Myelodysplastic neoplasms (MDS) are a group of clonal hematopoietic disorders characterized by dysplasia in one or more myeloid cell lines, ineffective hematopoiesis, and an increased risk of progression to acute myeloid leukemia (AML). The transition from MDS to AML is a pivotal event that significantly impacts patient outcomes. While the blast percentage in bone marrow is a well-established predictor of leukemic conversion, it often overshadows other potentially significant prognostic factors.

This study aims to identify independent predictive factors for leukemic conversion in patients with MDS, adjusting for the blast percentage in the bone marrow.

We conducted a retrospective cohort at a single reference center, involving patients diagnosed with MDS between 2004 and 2024. We included patients with available data on survival and leukemic conversion outcomes. Missing data for other variables were handled using the ’cart’ multiple imputation method, following confirmation of non-completely at random missingness through Little's test. We performed multivariate Cox proportional hazards (PH) regression to model leukemic conversion, adjusting for multiple relevant clinical parameters, including blast percentage, allowing for the evaluation of the independent effects of other variables. All statistical analyses were conducted using R software, utilizing the ’mice’ package for imputation and the ’survival’ package for survival analysis.

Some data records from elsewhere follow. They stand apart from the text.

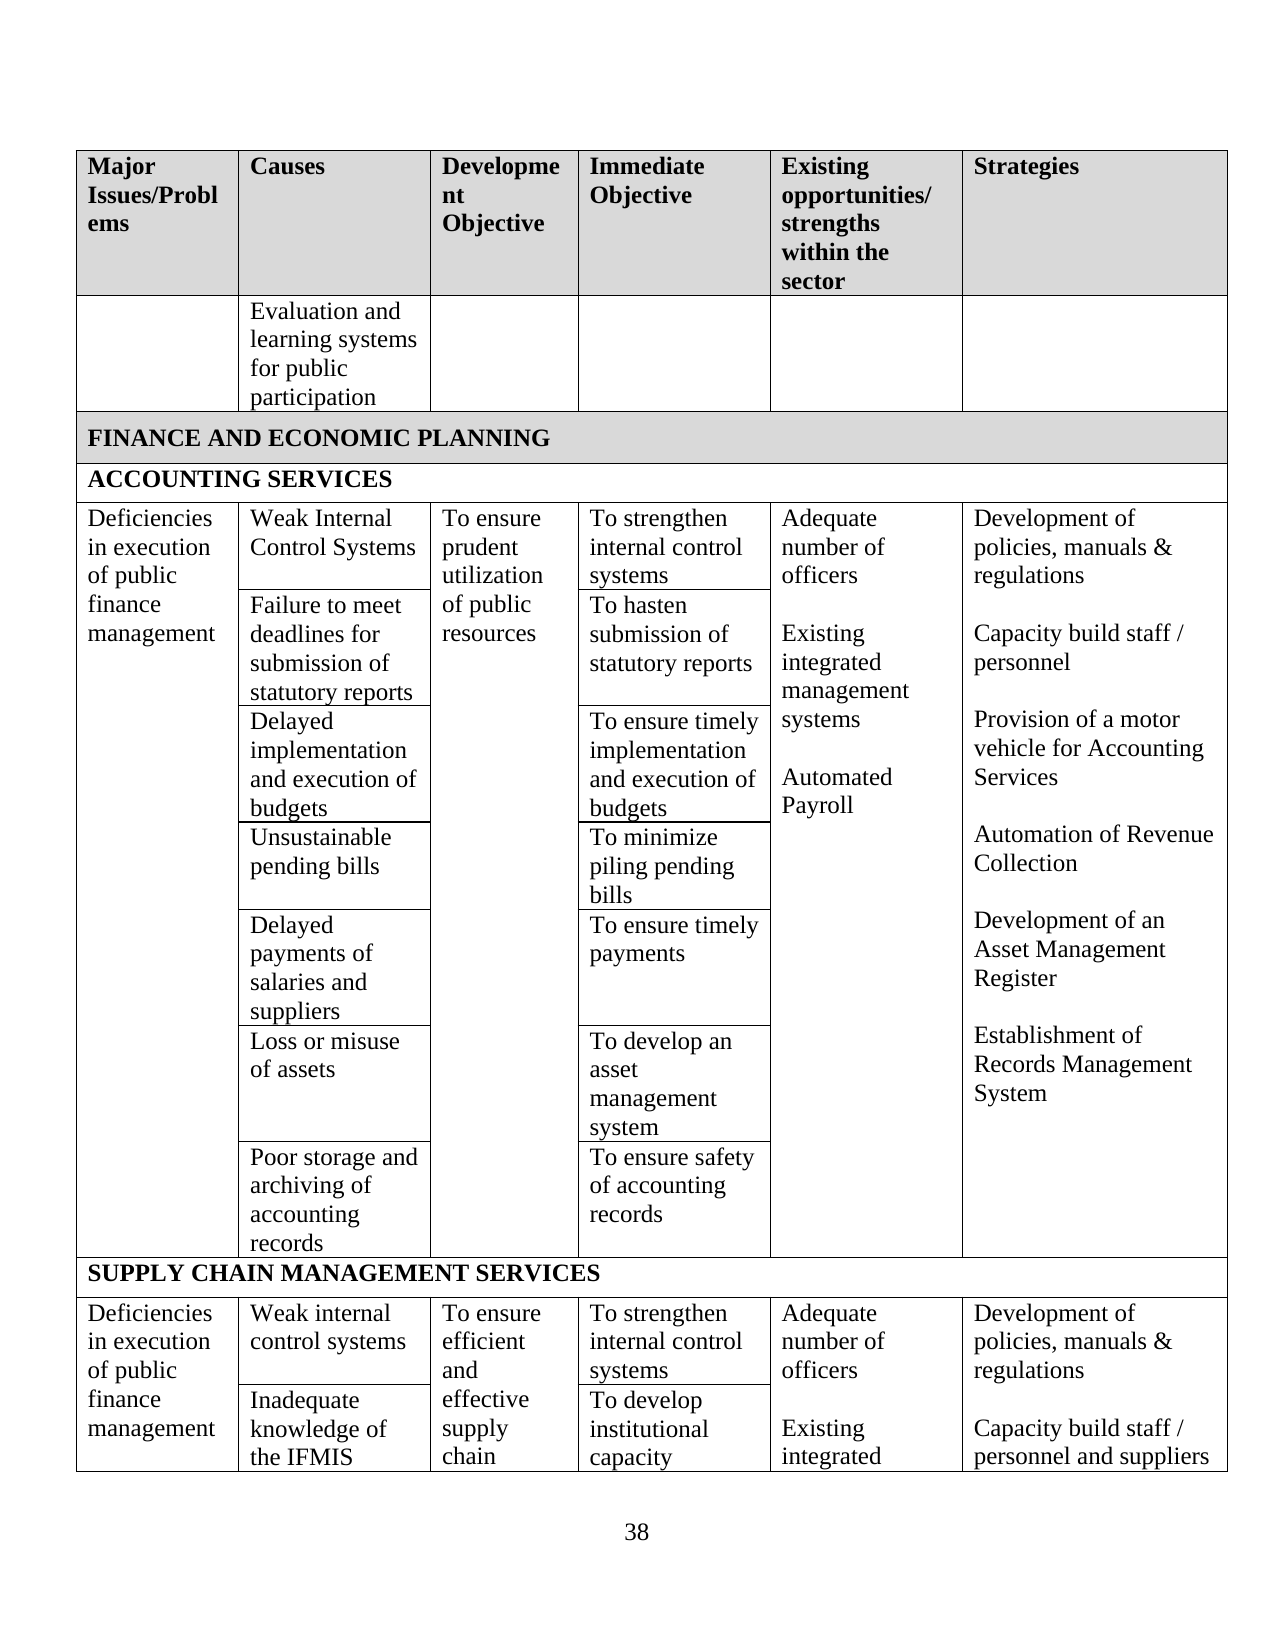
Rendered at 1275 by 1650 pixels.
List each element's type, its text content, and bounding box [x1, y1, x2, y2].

table_cell Poor storage and archiving of accounting records [239, 1142, 430, 1257]
table_cell Weak Internal Control Systems [239, 503, 430, 589]
table_cell To develop an asset management system [579, 1026, 770, 1141]
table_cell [239, 1385, 430, 1471]
table_cell Delayed implementation and execution of budgets [239, 706, 430, 821]
table_cell Loss or misuse of assets [239, 1026, 430, 1141]
table_cell Deficiencies in execution of public finance management [77, 1298, 238, 1471]
table_cell Failure to meet deadlines for submission of statutory reports [239, 590, 430, 705]
table_cell To ensure timely implementation and execution of budgets [579, 706, 770, 821]
table_cell [579, 296, 770, 411]
table_cell Deficiencies in execution of public finance management [77, 503, 238, 1257]
table_cell To ensure timely payments [579, 910, 770, 1025]
table_cell To strengthen internal control systems [579, 503, 770, 589]
table_cell To ensure efficient and effective supply chain management [431, 1298, 578, 1471]
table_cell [239, 296, 430, 411]
table_header Strategies [963, 151, 1227, 295]
table_header Major Issues/Problems [77, 151, 238, 295]
table_header Immediate Objective [579, 151, 770, 295]
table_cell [771, 296, 962, 411]
table_cell SUPPLY CHAIN MANAGEMENT SERVICES [77, 1258, 1227, 1297]
table_cell Development of policies, manuals & regulations Capacity build staff / personnel and suppliers Establish an Asset Management Register Establish a Records Management System Establish a Fleet and Fuel Management System Provision of a motor vehicle for Accounting Services [963, 1298, 1227, 1471]
table_header Causes [239, 151, 430, 295]
table_cell Delayed payments of salaries and suppliers [239, 910, 430, 1025]
table_cell To develop institutional capacity [579, 1385, 770, 1471]
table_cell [963, 296, 1227, 411]
table_cell Adequate number of officers Existing integrated management systems Automated Payroll [771, 503, 962, 1257]
table_cell FINANCE AND ECONOMIC PLANNING [77, 412, 1227, 463]
table_cell To ensure safety of accounting records [579, 1142, 770, 1257]
table_cell Weak internal control systems [239, 1298, 430, 1384]
table_header Existing opportunities/ strengths within the sector [771, 151, 962, 295]
table_header Development Objective [431, 151, 578, 295]
table_cell To strengthen internal control systems [579, 1298, 770, 1384]
table_cell To minimize piling pending bills [579, 823, 770, 909]
table_cell ACCOUNTING SERVICES [77, 464, 1227, 502]
table_cell Adequate number of officers Existing integrated procurement management systems [771, 1298, 962, 1471]
table_cell Unsustainable pending bills [239, 823, 430, 909]
table_cell To hasten submission of statutory reports [579, 590, 770, 705]
table_cell Development of policies, manuals & regulations Capacity build staff / personnel Provision of a motor vehicle for Accounting Services Automation of Revenue Collection Development of an Asset Management Register Establishment of Records Management System [963, 503, 1227, 1257]
table_cell To ensure prudent utilization of public resources [431, 503, 578, 1257]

162 patients were included in this study. In the multivariable Cox PH regression, we adjusted for blast percentage, sex, age at diagnosis, cytogenetic prognostic, presence of dysplasia in specific lineages in bone marrow, complete hemogram parameters, iron-related parameters, and transfusion burden. Optimal cut-offs were defined based on clinical relevance. In our analysis, only blast percentage, male sex, transfusion burden, hemoglobin count lower than 10 g/dL and serum iron higher than 65 μg/dL were significant (p < 0.001, < 0.001, 0.03, 0.012, and 0.03, respectively). Other than blast percentage, the most discriminative variable was sex, with males having a HR of 10.46 (95% CI: 3.31-33.08) for AML conversion in comparison to females. Transfusion burden (HR = 6.16, 95% CI: 1.85 - 20.52) and hemoglobin higher than 10 ng/dL (HR = 4.31, 95% CI: 1.36 - 13.65) were also relevant predictors for leukemic conversion, while serum iron higher than 65 μg/dL (HR = 0.28, 95%CI: 0.09-0.86) was a protective factor.

Male sex has been associated with worse outcomes in MDS, such as a higher incidence of transformation to AML, which is partly due to a higher prevalence of high-risk somatic mutations in men. Transfusion burden has also been associated with AML conversion, as iron overload can contribute to leukemic transformation due to the accumulation of free iron radicals, which can cause DNA damage and promote leukemogenesis. However, the protective impact of high serum iron may relate to premature death, as these patients may be less susceptible to AML conversion. Similarly, although higher hemoglobin levels have been associated with better survival, its impact on leukemic transformation in our study may be due to death as a competing risk.

Our study identified important discriminative factors for AML transformation in MDS patients when adjusting for blast percentage. These factors will allow for a more refined risk stratification in this population.